The Last Good Freudian
Description:
The environment of New York City in the post-World War II era was one filled with new ideas and movements. The 1950s saw waves of Freudian disciples set up practices. In The Last Good Freudian , Brenda Webster describes what it was like to grow up in an intellectual and artistic Jewish family during this time. Her father, Wolf Schwabacher, was a prominent entertainment lawyer whose clients included the Marx Brothers, Lillian Hellman, and Erskine Caldwell; her mother, Ethel Schwabacher, was a protege of Arshile Gorky, his first biographer, and herself a well-known abstract expressionist painter.
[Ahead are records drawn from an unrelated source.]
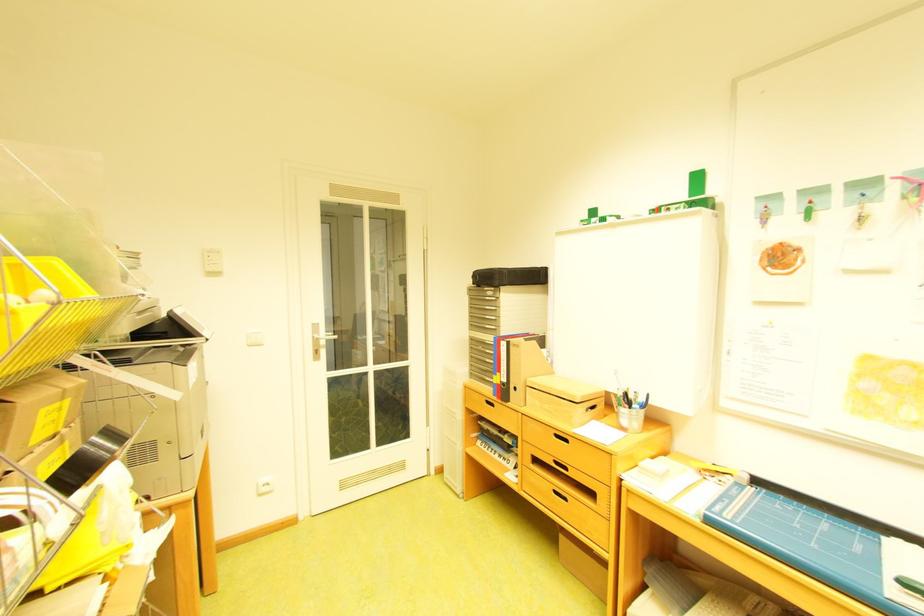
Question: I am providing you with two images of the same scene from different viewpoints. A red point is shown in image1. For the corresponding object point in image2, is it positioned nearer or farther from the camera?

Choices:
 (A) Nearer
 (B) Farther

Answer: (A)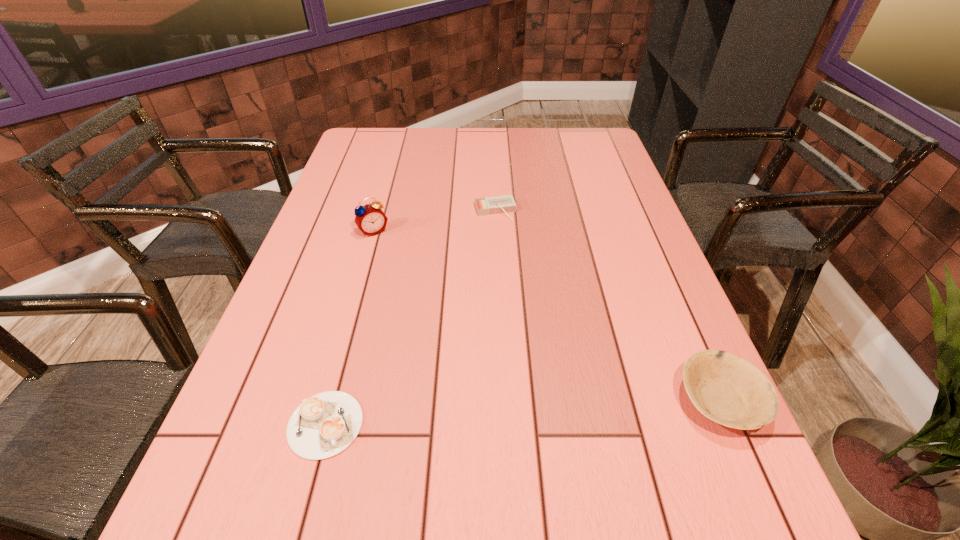
Where is `cappuccino`? cappuccino is located at coordinates (325, 424).

I want to click on the rightmost object, so click(x=726, y=388).

Image resolution: width=960 pixels, height=540 pixels. I want to click on bowl, so pos(726,388).

Locate an element on the screen. This screenshot has height=540, width=960. the tallest object is located at coordinates (370, 219).

The width and height of the screenshot is (960, 540). What are the coordinates of `alarm clock` in the screenshot? It's located at (370, 219).

You are a GUI agent. You are given a task and a screenshot of the screen. Output one action in this format:
    pyautogui.click(x=<x>, y=<y>)
    Task: Click on the second object from right to left
    The width and height of the screenshot is (960, 540).
    Given the screenshot: What is the action you would take?
    pyautogui.click(x=499, y=204)

The image size is (960, 540). Identify the location of the farthest object. (499, 204).

You are a GUI agent. You are given a task and a screenshot of the screen. Output one action in this format:
    pyautogui.click(x=<x>, y=<y>)
    Task: Click on the blank space located on the back of the shortest object
    This screenshot has width=960, height=540.
    Given the screenshot: What is the action you would take?
    pyautogui.click(x=346, y=350)

At what (x,y) coordinates should I click in order to perform the action: click on vacant space located on the left of the rightmost object. Please return your answer as a coordinate pair (x, y). The image size is (960, 540). Looking at the image, I should click on [583, 401].

This screenshot has height=540, width=960. What are the coordinates of `vacant space located 0.370m on the front-facing side of the tallest object` in the screenshot? It's located at (442, 331).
In her memoir, Webster vividly evokes the social milieu of her childhood--her summers at the farm that was shared with free-thinking psychoanalyst Muriel Gardiner; the progressive school on the Upper East Side where students learned biology by caring for real babies; and the atmosphere of sexual liberation in which her mother presented her with a copy of Lady Chatterly's Lover on her thirteenth birthday. Growing up within a society which held Freudian analysis as the new diversion, Webster was given early access to the analyst's couch; the history of mental illness in her mother's family kept her there. As a result, Freudian thought became something which was impossible for Webster to avoid. What unfolds in her narrative is both a personal history of analysis and a critical examination of Freudian practices.